Records excerpted from a collection

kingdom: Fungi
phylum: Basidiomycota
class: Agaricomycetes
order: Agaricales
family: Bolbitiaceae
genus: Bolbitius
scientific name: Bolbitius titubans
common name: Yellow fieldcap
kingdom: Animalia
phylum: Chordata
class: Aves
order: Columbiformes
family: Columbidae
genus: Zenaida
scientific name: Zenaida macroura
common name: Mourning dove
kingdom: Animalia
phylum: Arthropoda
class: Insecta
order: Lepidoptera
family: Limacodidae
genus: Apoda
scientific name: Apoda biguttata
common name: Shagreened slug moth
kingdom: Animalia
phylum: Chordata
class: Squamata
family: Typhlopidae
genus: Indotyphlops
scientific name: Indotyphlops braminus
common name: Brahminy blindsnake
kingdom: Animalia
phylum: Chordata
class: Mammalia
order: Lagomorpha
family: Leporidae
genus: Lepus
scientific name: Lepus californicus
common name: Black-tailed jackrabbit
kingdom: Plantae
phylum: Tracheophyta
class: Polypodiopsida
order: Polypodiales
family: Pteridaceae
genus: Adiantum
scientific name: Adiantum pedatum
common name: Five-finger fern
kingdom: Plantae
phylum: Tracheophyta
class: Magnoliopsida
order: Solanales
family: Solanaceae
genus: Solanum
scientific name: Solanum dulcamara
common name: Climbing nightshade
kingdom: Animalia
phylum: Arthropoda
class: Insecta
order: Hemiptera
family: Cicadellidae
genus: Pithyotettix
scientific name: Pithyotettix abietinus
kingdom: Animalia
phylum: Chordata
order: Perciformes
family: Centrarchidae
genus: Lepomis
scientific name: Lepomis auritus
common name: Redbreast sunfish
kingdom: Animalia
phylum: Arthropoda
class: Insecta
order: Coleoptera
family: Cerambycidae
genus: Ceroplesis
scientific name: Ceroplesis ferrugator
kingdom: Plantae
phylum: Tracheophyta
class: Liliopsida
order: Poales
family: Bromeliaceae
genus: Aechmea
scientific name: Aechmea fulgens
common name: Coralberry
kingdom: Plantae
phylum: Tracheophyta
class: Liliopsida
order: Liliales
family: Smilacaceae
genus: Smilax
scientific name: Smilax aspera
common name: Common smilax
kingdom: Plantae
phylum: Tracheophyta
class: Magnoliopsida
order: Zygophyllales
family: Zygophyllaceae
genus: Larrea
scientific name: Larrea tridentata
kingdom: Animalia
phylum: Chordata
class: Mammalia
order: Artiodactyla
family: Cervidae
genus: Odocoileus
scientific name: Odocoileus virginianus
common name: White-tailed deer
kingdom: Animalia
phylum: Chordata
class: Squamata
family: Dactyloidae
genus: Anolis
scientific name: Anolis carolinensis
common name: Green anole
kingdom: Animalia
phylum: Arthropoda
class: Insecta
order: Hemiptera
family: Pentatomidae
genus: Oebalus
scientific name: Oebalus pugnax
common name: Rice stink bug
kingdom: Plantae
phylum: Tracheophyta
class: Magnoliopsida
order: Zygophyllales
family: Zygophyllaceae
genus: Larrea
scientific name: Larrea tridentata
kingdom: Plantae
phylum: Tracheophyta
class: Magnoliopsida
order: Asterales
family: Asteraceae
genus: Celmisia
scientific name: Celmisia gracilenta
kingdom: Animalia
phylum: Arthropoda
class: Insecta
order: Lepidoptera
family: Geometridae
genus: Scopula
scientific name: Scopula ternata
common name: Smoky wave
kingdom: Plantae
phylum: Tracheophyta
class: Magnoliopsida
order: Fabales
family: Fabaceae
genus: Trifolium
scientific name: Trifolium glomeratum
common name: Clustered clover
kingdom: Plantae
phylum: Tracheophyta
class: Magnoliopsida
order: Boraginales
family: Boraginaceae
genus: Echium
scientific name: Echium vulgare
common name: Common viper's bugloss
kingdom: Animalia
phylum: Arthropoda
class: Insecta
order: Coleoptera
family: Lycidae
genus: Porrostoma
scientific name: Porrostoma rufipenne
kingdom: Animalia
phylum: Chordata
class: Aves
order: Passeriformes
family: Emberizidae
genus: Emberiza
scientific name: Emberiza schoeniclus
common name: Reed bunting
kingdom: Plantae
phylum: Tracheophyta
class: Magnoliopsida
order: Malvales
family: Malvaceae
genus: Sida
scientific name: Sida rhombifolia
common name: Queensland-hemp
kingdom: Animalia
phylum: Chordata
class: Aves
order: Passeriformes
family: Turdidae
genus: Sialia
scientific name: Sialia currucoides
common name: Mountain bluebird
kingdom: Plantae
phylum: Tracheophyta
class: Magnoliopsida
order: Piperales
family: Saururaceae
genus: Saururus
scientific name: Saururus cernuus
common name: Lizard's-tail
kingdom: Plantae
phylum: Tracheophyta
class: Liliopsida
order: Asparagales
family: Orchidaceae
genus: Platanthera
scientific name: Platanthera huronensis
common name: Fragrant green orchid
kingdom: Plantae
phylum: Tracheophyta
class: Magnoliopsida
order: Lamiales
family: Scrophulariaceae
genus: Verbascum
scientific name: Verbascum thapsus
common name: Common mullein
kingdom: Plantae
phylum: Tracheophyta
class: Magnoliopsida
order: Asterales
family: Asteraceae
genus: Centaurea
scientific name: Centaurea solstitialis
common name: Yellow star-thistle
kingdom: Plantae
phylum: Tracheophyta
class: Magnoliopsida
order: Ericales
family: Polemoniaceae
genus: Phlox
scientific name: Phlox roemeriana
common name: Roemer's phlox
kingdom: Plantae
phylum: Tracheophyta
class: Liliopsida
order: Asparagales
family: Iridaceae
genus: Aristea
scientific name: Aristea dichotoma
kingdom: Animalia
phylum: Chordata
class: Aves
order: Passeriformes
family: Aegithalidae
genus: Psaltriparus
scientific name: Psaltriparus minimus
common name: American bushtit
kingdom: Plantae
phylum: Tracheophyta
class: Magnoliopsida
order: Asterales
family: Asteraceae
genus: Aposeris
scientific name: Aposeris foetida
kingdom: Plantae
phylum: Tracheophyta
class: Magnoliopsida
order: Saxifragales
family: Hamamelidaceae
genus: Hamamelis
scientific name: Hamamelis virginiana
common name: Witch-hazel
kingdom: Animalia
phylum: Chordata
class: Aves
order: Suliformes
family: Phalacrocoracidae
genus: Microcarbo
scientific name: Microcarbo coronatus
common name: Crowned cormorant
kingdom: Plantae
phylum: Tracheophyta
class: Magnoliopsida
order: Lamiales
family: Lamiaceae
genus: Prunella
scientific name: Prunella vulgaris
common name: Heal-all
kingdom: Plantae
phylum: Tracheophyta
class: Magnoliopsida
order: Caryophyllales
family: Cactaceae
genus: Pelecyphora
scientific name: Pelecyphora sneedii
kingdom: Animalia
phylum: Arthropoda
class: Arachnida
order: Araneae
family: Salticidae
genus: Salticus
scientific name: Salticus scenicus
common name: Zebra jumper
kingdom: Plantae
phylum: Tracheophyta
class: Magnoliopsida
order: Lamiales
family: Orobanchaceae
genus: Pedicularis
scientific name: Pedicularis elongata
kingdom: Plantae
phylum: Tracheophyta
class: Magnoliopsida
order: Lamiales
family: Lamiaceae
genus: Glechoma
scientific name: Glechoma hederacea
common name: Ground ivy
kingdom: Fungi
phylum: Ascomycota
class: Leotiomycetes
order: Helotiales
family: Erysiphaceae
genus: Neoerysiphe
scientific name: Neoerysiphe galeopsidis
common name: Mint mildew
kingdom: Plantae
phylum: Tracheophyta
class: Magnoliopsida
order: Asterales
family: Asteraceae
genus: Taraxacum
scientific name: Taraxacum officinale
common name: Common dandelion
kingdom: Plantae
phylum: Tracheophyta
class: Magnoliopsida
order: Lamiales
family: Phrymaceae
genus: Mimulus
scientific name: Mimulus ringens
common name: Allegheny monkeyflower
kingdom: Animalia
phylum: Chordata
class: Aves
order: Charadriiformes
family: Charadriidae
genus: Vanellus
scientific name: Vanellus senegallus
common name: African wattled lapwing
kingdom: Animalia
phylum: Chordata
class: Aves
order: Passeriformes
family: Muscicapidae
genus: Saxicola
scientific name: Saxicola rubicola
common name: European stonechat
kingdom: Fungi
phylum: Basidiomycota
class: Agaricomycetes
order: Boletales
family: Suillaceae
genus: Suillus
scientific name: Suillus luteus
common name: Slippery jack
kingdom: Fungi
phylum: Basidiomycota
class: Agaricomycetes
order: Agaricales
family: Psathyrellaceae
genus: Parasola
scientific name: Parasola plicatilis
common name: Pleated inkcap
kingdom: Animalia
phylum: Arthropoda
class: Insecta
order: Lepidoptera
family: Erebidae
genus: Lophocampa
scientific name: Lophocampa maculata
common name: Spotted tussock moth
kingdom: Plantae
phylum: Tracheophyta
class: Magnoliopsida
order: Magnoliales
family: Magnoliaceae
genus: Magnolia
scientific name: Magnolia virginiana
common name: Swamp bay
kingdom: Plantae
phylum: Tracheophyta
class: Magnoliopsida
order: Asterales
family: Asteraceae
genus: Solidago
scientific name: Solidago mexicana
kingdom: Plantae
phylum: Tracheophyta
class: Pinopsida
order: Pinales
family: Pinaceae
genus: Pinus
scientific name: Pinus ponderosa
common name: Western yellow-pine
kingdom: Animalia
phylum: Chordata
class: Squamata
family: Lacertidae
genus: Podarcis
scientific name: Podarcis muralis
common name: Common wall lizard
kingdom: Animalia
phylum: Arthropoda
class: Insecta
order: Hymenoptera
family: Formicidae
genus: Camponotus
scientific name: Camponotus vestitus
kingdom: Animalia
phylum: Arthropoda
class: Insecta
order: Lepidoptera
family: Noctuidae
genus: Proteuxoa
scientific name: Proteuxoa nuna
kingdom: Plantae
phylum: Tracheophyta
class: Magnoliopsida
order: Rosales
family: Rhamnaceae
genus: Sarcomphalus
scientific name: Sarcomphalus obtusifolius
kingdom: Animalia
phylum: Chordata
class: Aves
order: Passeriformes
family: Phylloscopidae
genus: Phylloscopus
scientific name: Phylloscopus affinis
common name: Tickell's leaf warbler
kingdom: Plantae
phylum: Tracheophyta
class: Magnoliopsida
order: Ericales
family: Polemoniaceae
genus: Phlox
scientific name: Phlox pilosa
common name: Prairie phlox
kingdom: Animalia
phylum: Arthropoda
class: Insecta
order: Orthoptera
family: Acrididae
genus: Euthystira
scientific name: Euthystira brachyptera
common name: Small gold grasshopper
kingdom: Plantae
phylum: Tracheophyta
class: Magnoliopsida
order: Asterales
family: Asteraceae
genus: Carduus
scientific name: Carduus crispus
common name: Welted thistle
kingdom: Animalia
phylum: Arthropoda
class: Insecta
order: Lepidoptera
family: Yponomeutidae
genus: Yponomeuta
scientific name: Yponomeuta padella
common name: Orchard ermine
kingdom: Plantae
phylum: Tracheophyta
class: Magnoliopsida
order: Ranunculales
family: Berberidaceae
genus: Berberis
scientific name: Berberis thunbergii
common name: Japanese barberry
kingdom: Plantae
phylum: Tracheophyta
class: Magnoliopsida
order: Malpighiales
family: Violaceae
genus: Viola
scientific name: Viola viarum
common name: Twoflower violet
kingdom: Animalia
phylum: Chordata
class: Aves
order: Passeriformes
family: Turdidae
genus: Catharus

What the task asks :: Give the lines of the data above as a JSON list of strings, one string per line, with blank lines left out. Start with the line that contains "order: Artiodactyla" and continue through the line that contains "family: Geometridae", including both of those lines and no others.

Response to this task ::
[
  "order: Artiodactyla",
  "family: Cervidae",
  "genus: Odocoileus",
  "scientific name: Odocoileus virginianus",
  "common name: White-tailed deer",
  "kingdom: Animalia",
  "phylum: Chordata",
  "class: Squamata",
  "family: Dactyloidae",
  "genus: Anolis",
  "scientific name: Anolis carolinensis",
  "common name: Green anole",
  "kingdom: Animalia",
  "phylum: Arthropoda",
  "class: Insecta",
  "order: Hemiptera",
  "family: Pentatomidae",
  "genus: Oebalus",
  "scientific name: Oebalus pugnax",
  "common name: Rice stink bug",
  "kingdom: Plantae",
  "phylum: Tracheophyta",
  "class: Magnoliopsida",
  "order: Zygophyllales",
  "family: Zygophyllaceae",
  "genus: Larrea",
  "scientific name: Larrea tridentata",
  "kingdom: Plantae",
  "phylum: Tracheophyta",
  "class: Magnoliopsida",
  "order: Asterales",
  "family: Asteraceae",
  "genus: Celmisia",
  "scientific name: Celmisia gracilenta",
  "kingdom: Animalia",
  "phylum: Arthropoda",
  "class: Insecta",
  "order: Lepidoptera",
  "family: Geometridae"
]